**PROBLEM:** Leave the images aside and repeat the whole listing exactly.

# # # # # # #

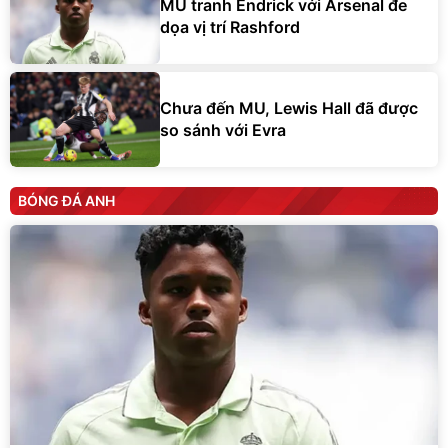
MU tranh Endrick với Arsenal đe
dọa vị trí Rashford
Chưa đến MU, Lewis Hall đã được
so sánh với Evra
BÓNG ĐÁ ANH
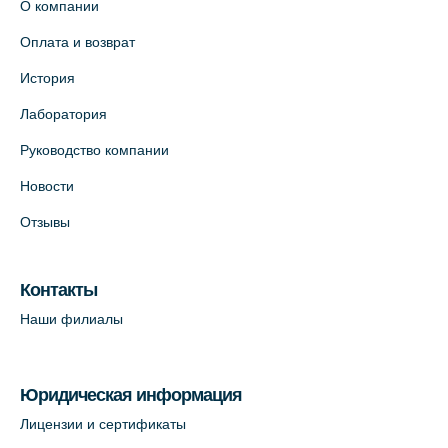
О компании
Оплата и возврат
История
Лаборатория
Руководство компании
Новости
Отзывы
Контакты
Наши филиалы
Юридическая информация
Лицензии и сертификаты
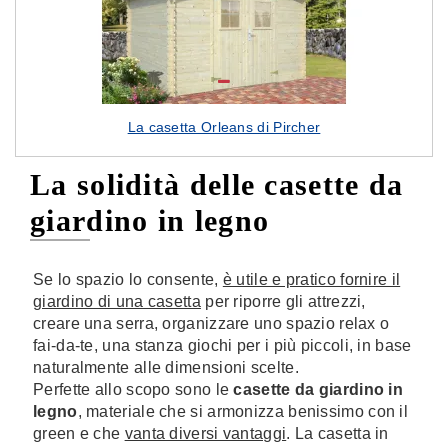
La casetta Orleans di Pircher
La solidità delle casette da
giardino in legno
Se lo spazio lo consente,
è utile e pratico fornire il
giardino di una casetta
per riporre gli attrezzi,
creare una serra, organizzare uno spazio relax o
fai-da-te, una stanza giochi per i più piccoli, in base
naturalmente alle dimensioni scelte.
Perfette allo scopo sono le
casette da giardino in
legno
, materiale che si armonizza benissimo con il
green e che
vanta diversi vantaggi
. La casetta in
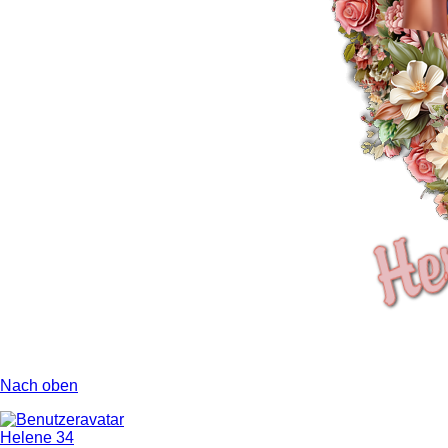
Nach oben
Helene 34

# # # # # # #

**SOLUTION TO THIS PROBLEM:**
MU tranh Endrick với Arsenal đe
dọa vị trí Rashford
Chưa đến MU, Lewis Hall đã được
so sánh với Evra
BÓNG ĐÁ ANH
О компании
Оплата и возврат
История
Лаборатория
Руководство компании
Новости
Отзывы
Контакты
Наши филиалы
Юридическая информация
Лицензии и сертификаты
La casetta Orleans di Pircher
La solidità delle casette da
giardino in legno
Se lo spazio lo consente,
è utile e pratico fornire il
giardino di una casetta
per riporre gli attrezzi,
creare una serra, organizzare uno spazio relax o
fai-da-te, una stanza giochi per i più piccoli, in base
naturalmente alle dimensioni scelte.
Perfette allo scopo sono le
casette da giardino in
legno
, materiale che si armonizza benissimo con il
green e che
vanta diversi vantaggi
. La casetta in
Nach oben
Helene 34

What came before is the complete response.